■ Problem to solve ■
The reply should return the data in full, exactly as written.

■ Given entries ■
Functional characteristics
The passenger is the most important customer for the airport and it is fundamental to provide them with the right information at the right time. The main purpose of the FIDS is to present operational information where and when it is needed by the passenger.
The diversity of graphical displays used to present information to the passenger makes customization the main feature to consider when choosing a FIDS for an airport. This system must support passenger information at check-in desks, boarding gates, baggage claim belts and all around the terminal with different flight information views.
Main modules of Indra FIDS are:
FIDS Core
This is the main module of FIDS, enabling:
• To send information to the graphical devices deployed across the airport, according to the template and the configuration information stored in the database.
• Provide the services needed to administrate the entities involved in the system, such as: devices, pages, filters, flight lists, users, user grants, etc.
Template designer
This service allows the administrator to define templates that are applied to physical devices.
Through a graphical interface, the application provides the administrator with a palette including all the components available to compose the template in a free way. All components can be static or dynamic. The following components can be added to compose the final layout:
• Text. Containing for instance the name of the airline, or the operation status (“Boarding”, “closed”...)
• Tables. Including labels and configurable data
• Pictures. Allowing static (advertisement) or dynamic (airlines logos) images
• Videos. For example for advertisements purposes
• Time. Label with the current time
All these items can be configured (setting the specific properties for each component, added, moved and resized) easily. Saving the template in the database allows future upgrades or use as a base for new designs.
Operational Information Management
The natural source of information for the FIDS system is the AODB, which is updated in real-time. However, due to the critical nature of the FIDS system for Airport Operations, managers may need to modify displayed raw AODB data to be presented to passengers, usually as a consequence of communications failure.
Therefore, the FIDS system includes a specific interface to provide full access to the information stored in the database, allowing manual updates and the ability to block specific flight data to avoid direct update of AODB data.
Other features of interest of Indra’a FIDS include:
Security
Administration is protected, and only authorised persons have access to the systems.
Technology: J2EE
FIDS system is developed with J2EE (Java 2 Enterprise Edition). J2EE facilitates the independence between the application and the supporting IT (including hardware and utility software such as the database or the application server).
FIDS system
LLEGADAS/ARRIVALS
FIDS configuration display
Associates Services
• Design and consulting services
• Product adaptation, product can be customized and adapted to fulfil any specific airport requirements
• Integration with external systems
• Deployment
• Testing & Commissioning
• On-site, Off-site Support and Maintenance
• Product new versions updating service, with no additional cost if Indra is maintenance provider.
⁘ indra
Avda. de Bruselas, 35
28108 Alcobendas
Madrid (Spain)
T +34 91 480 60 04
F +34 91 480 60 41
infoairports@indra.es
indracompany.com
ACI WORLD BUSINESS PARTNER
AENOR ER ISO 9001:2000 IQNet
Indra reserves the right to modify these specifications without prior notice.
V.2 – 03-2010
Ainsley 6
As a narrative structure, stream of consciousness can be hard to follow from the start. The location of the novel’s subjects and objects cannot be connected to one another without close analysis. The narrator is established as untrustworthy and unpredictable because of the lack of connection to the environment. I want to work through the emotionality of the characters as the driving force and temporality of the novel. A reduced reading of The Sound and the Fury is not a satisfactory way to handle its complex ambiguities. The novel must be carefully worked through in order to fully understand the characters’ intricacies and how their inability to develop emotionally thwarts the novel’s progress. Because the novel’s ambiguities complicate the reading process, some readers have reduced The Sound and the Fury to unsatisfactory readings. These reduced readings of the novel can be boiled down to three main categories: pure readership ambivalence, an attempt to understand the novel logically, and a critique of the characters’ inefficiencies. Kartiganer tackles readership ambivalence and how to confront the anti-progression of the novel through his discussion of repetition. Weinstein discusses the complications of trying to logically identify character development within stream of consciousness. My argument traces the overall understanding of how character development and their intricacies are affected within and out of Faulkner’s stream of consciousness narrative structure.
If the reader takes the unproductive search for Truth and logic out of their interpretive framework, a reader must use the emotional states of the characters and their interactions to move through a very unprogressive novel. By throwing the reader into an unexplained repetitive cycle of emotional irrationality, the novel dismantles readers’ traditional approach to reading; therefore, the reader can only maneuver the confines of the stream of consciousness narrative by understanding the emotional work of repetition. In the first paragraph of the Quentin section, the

■ Output ■
Functional characteristics
The passenger is the most important customer for the airport and it is fundamental to provide them with the right information at the right time. The main purpose of the FIDS is to present operational information where and when it is needed by the passenger.
The diversity of graphical displays used to present information to the passenger makes customization the main feature to consider when choosing a FIDS for an airport. This system must support passenger information at check-in desks, boarding gates, baggage claim belts and all around the terminal with different flight information views.
Main modules of Indra FIDS are:
FIDS Core
This is the main module of FIDS, enabling:
• To send information to the graphical devices deployed across the airport, according to the template and the configuration information stored in the database.
• Provide the services needed to administrate the entities involved in the system, such as: devices, pages, filters, flight lists, users, user grants, etc.
Template designer
This service allows the administrator to define templates that are applied to physical devices.
Through a graphical interface, the application provides the administrator with a palette including all the components available to compose the template in a free way. All components can be static or dynamic. The following components can be added to compose the final layout:
• Text. Containing for instance the name of the airline, or the operation status (“Boarding”, “closed”...)
• Tables. Including labels and configurable data
• Pictures. Allowing static (advertisement) or dynamic (airlines logos) images
• Videos. For example for advertisements purposes
• Time. Label with the current time
All these items can be configured (setting the specific properties for each component, added, moved and resized) easily. Saving the template in the database allows future upgrades or use as a base for new designs.
Operational Information Management
The natural source of information for the FIDS system is the AODB, which is updated in real-time. However, due to the critical nature of the FIDS system for Airport Operations, managers may need to modify displayed raw AODB data to be presented to passengers, usually as a consequence of communications failure.
Therefore, the FIDS system includes a specific interface to provide full access to the information stored in the database, allowing manual updates and the ability to block specific flight data to avoid direct update of AODB data.
Other features of interest of Indra’a FIDS include:
Security
Administration is protected, and only authorised persons have access to the systems.
Technology: J2EE
FIDS system is developed with J2EE (Java 2 Enterprise Edition). J2EE facilitates the independence between the application and the supporting IT (including hardware and utility software such as the database or the application server).
FIDS system
LLEGADAS/ARRIVALS
FIDS configuration display
Associates Services
• Design and consulting services
• Product adaptation, product can be customized and adapted to fulfil any specific airport requirements
• Integration with external systems
• Deployment
• Testing & Commissioning
• On-site, Off-site Support and Maintenance
• Product new versions updating service, with no additional cost if Indra is maintenance provider.
⁘ indra
Avda. de Bruselas, 35
28108 Alcobendas
Madrid (Spain)
T +34 91 480 60 04
F +34 91 480 60 41
infoairports@indra.es
indracompany.com
ACI WORLD BUSINESS PARTNER
AENOR ER ISO 9001:2000 IQNet
Indra reserves the right to modify these specifications without prior notice.
V.2 – 03-2010
Ainsley 6
As a narrative structure, stream of consciousness can be hard to follow from the start. The location of the novel’s subjects and objects cannot be connected to one another without close analysis. The narrator is established as untrustworthy and unpredictable because of the lack of connection to the environment. I want to work through the emotionality of the characters as the driving force and temporality of the novel. A reduced reading of The Sound and the Fury is not a satisfactory way to handle its complex ambiguities. The novel must be carefully worked through in order to fully understand the characters’ intricacies and how their inability to develop emotionally thwarts the novel’s progress. Because the novel’s ambiguities complicate the reading process, some readers have reduced The Sound and the Fury to unsatisfactory readings. These reduced readings of the novel can be boiled down to three main categories: pure readership ambivalence, an attempt to understand the novel logically, and a critique of the characters’ inefficiencies. Kartiganer tackles readership ambivalence and how to confront the anti-progression of the novel through his discussion of repetition. Weinstein discusses the complications of trying to logically identify character development within stream of consciousness. My argument traces the overall understanding of how character development and their intricacies are affected within and out of Faulkner’s stream of consciousness narrative structure.
If the reader takes the unproductive search for Truth and logic out of their interpretive framework, a reader must use the emotional states of the characters and their interactions to move through a very unprogressive novel. By throwing the reader into an unexplained repetitive cycle of emotional irrationality, the novel dismantles readers’ traditional approach to reading; therefore, the reader can only maneuver the confines of the stream of consciousness narrative by understanding the emotional work of repetition. In the first paragraph of the Quentin section, the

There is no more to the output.